Tips For Avoiding Dust Mites


Author:

Morris Nejat, MD

Bellevue Hospital Center / New York University Medical Center

Medically Reviewed On: November 27, 2002

Dust mite allergy is one of the most common diagnoses I make in my practice as an allergist. Dust mites are extremely small members of the Arachnid class and Acari subclass, similar to spiders and "cousins" to lice and ticks. People with dust mite allergy are allergic to both the organism and its feces. The symptoms include itchy and runny eyes, itchy nose, sneezing, coughing, wheezing, and dry, itchy skin.

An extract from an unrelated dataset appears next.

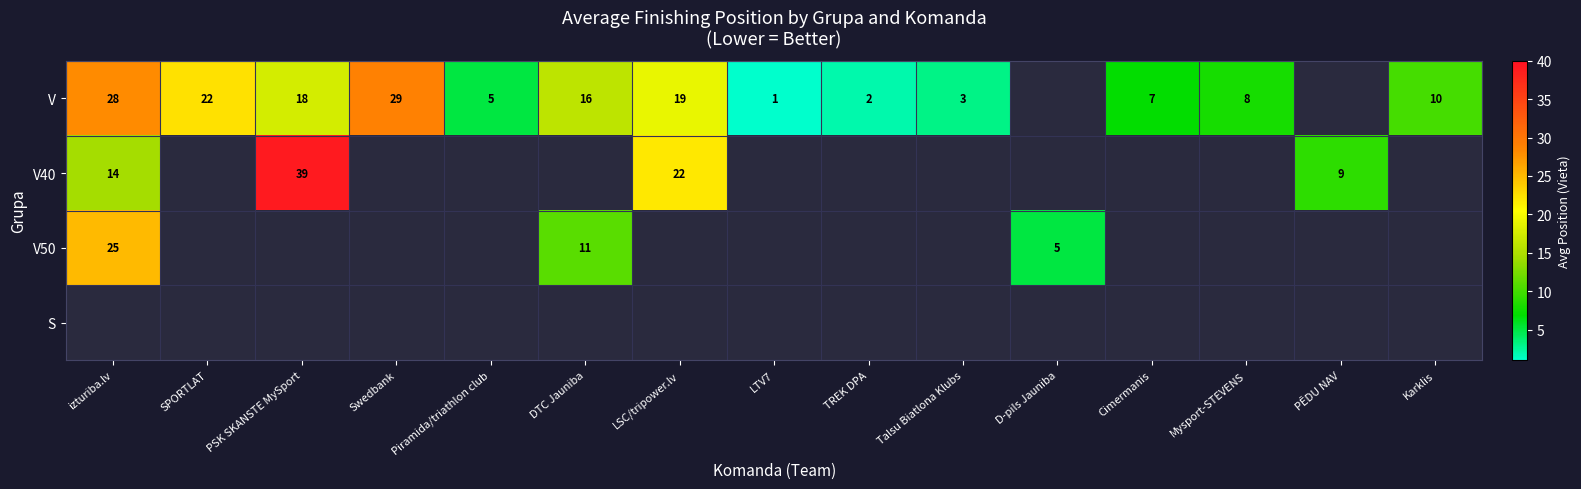

What is the sum of the V values at Mysport-STEVENS and LTV7?

9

Do You Have Dust Mite Allergy?
If you have allergy symptoms around house dust, other possible sources of allergy can include cockroaches, domestic animals, mouse and rat dropping, and molds. One can even probably find significant levels of pollen in house dust during allergy season. This is why it is important for you to have skin testing done by an allergist to help pinpoint the source of your allergies. This way, when you go to the inconvenience and expense of environmental avoidance, you can avoid the specific things to which you have allergies. I have seen patients who gave away the family cat and then found out it was a dust mite allergy that was making their child sick, or others who have gone through rigorous dust mite avoidance measures only to find out they weren't allergic to dust mites at all.

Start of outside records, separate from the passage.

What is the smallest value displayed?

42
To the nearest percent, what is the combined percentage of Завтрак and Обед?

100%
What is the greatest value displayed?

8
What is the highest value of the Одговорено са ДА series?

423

After undergoing skin testing, patients diagnosed with a dust mite allergy are often defensive about their housekeeping habits. I often hear, " I'm a good housekeeper and I dust every day." Although this may be true, dust mites can live and thrive in places that dusting can't reach.

Dust Mites: Up Close and Personal
With a little effort, you can significantly decrease your exposure to dust mites and as a result decrease the allergy symptoms resulting from dust mite exposure. But to defeat the dust mite, we must first understand how it lives and thinks.

Dust mites like our skin: Believe it or not, the dust mite loves to eat our skin, especially the skin cells which we naturally shed and which fall off our body.

Dust mites tend not to be airborne: This is primarily because they are too heavy but also because there is no food (i.e. dead skin) in the air (unless you have very bad dandruff or flaky body skin. So, we find high concentrations of dust mites in bedding, in clothes, in upholstered furniture, and, to a lesser extent, in carpeting. Jumping up and down on the bed or extensive cleaning may for a short time send the dust mite adrift in the house (giving those with a dust mite allergy a good excuse to go to the beach while someone without dust mite allergy is vacuuming and/or some other anti-dust mite activity).